- **REQUIRED WORK**
Repeat each of the entries below word for word, leaving out the pictures.

- **STORED DATA**

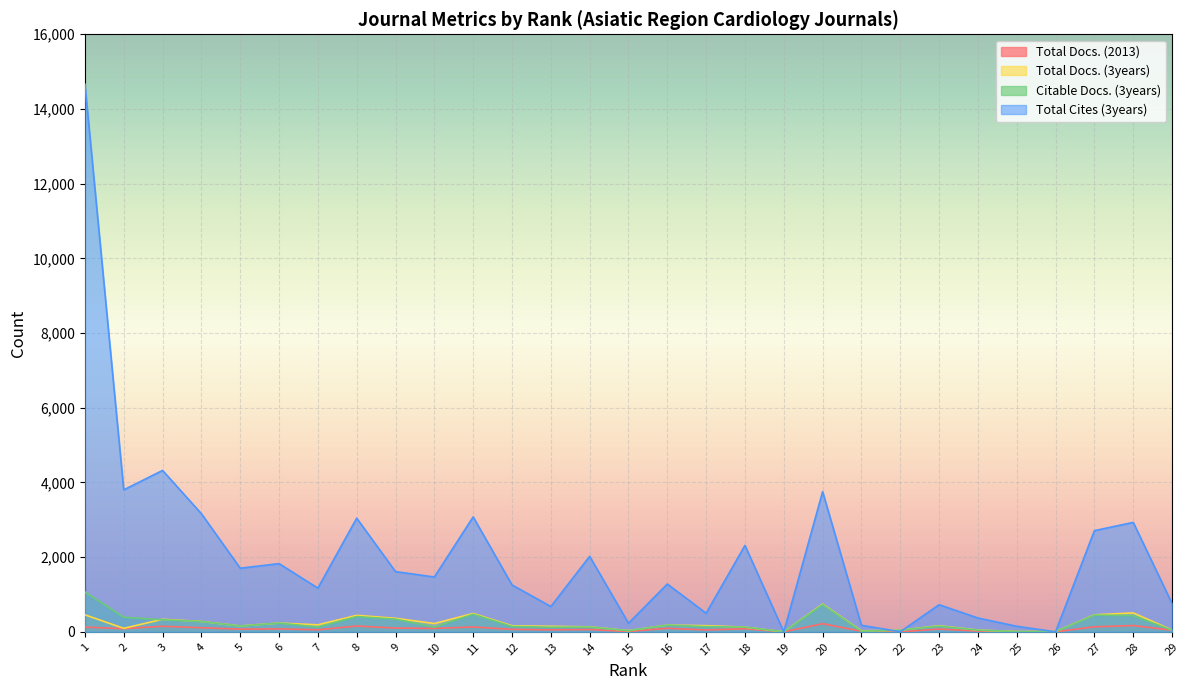

At which category does Total Docs. (3years) reach its first local valley?

2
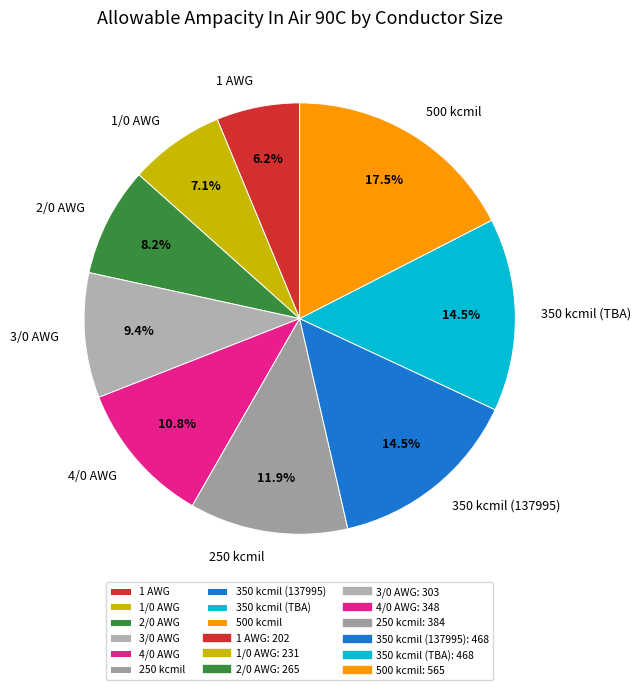

To the nearest percent, what is the average slice percentage?

11%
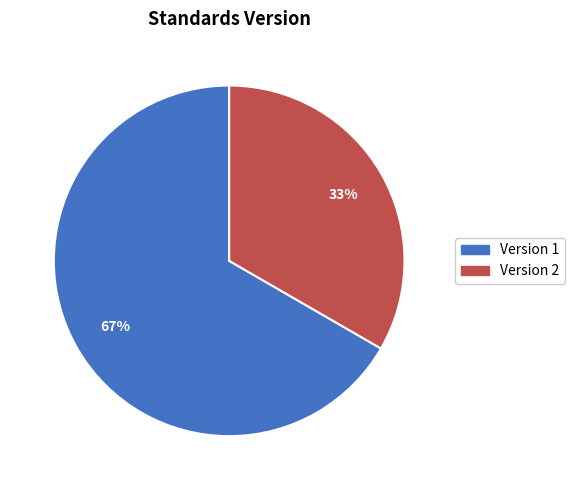

To the nearest percent, what is the average slice percentage?

50%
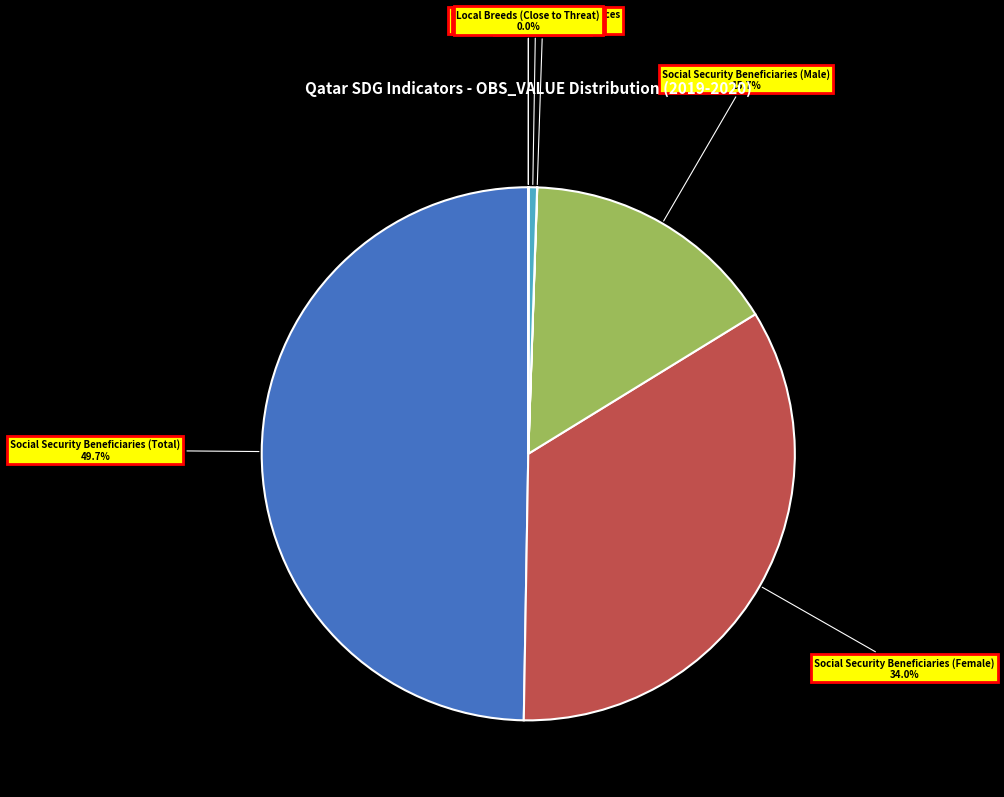

Is Social Security Beneficiaries (Male) the majority of the pie?

No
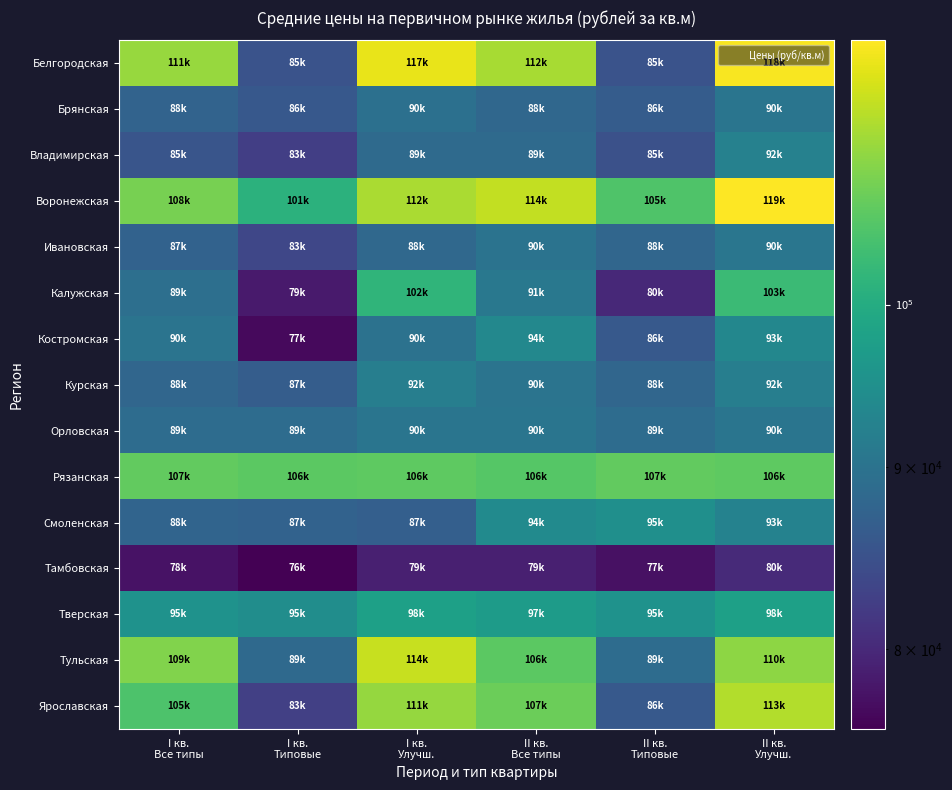

At which category is the sum across all series the highest?

II кв.
Улучш.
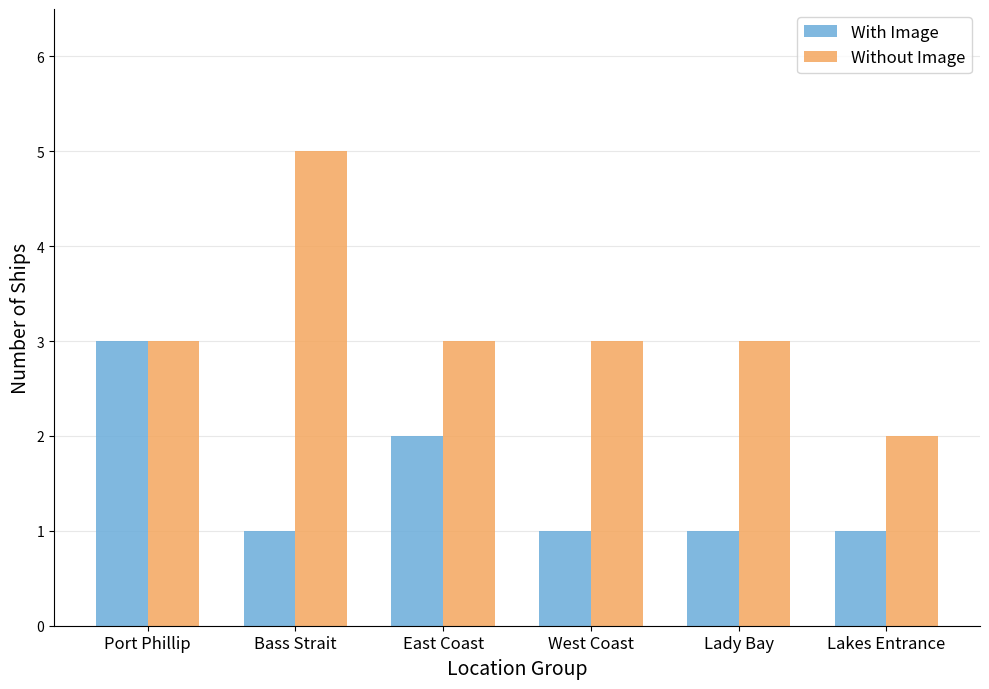

How many groups of bars are there?

6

- **ANSWER BOX**
At which category does Total Docs. (3years) reach its first local valley?

2

To the nearest percent, what is the average slice percentage?

11%

To the nearest percent, what is the average slice percentage?

50%

Is Social Security Beneficiaries (Male) the majority of the pie?

No

At which category is the sum across all series the highest?

II кв.
Улучш.

How many groups of bars are there?

6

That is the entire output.